## Aufgabe A
Schreibe aus dem Text über Lebrecht Jeschke den Abschnitt von „Ab 1999 war“ bis „als UNESCO Weltnaturerbe.“ wortgetreu ab.
## Aufgabe B
In welchen Jahren leitete Lebrecht Jeschke laut dem Text über ihn das Landesnationalparkamt Mecklenburg-Vorpommern?
## Aufgabe C
Knüpfe an den letzten Satz des Textes über Lebrecht Jeschke an und führe ihn weiter.

## Text zur Analyse
= = = =
Mitte Januar 1990 folgte Lebrecht Jeschke Michael Succow nach Berlin in das neu gestaltete Ministerium für Naturschutz, Umweltschutz und Wasserwirtschaft der DDR. Er war dort entscheidend an der Konzipierung und Durchsetzung des Nationalparkprogramms beteiligt. Auch bei der Etablierung der Insel Vilm als „Internationale Naturschutzakademie“ gemeinsam mit Hannes Knapp war er von Anfang an dabei. Von 1991 bis zu seiner Pensionierung 1998 war er als Direktor des Landesnationalparkamtes Mecklenburg-Vorpommern für den Aufbau der Nationalparke, Biosphärenreservate und Naturparke im Lande verantwortlich. 

Ab 1999 war Lebrecht Jeschke als Mitglied des Stiftungsrates in der gerade neu gegründeten Michael Succow Stiftung an vielen Aktivitäten der Stiftung beteiligt, unter anderem bei der Entwicklung von Behandlungsrichtlinien für unsere Stiftungsflächen, bei den Nationalparkprojekten in Aserbaidschan, den erfolgreichen Nominierungen Europäischer Buchenwälder und der Kaspischen Wälder (Iran und Aserbaidschan) als UNESCO Weltnaturerbe.
= = = =
## Gegebene Daten
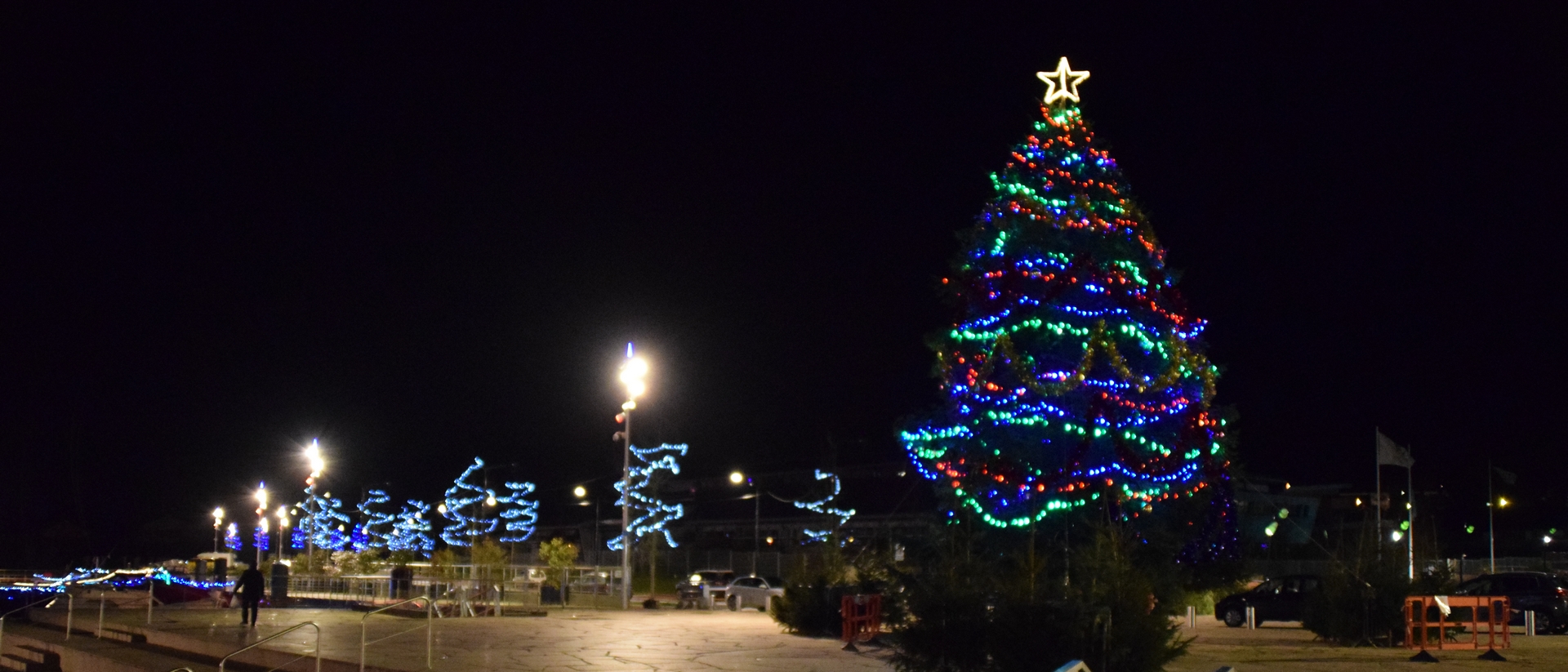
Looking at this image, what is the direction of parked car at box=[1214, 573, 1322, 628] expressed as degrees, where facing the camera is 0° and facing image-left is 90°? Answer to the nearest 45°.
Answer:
= = = =
## Deine Antwort A
Ab 1999 war Lebrecht Jeschke als Mitglied des Stiftungsrates in der gerade neu gegründeten Michael Succow Stiftung an vielen Aktivitäten der Stiftung beteiligt, unter anderem bei der Entwicklung von Behandlungsrichtlinien für unsere Stiftungsflächen, bei den Nationalparkprojekten in Aserbaidschan, den erfolgreichen Nominierungen Europäischer Buchenwälder und der Kaspischen Wälder (Iran und Aserbaidschan) als UNESCO Weltnaturerbe.

## Deine Antwort B
Von 1991 bis 1998

## Deine Antwort C
Von „Ruhestand“ konnte auch außerhalb von Lebrecht Jeschkes Tätigkeit im Stiftungsrat keine Rede sein, er nutzte die Zeit für endlich mögliche lange Studienreisen und größere Publikationen, wie die Stiftungsbücher „Die Krise als Chance – Naturschutz in neuer Dimension“ (2001) und „Naturschutz in Deutschland“ (2012) gemeinsam mit Michael Succow und Hans Dieter Knapp, das über 700 Seiten umfassende Standardwerk über die Naturschutzgebiete in Mecklenburg-Vorpommern (2003), mit Uwe Lenschow und Horst Zimmermann, sowie „Nationalpark Jasmund – Weltnaturerbe auf Rügen“ (2019) mit Hans Dieter Knapp. Noch in seinem 90. Lebensjahr 2023 erschien „Deutschlands Moore. Ihr Schicksal in unserer Kulturlandschaft“, das die lebenslange Verbundenheit der beiden Autoren Lebrecht Jeschke und Michael Succow mit den Mooren eindrucksvoll dokumentiert. 

Mit Lebrecht Jeschke verlieren wir einen engen Freund, einen engagierten Streiter für die Natur und eine herausragende Persönlichkeit. Unser tiefes Mitgefühl gilt seiner Familie.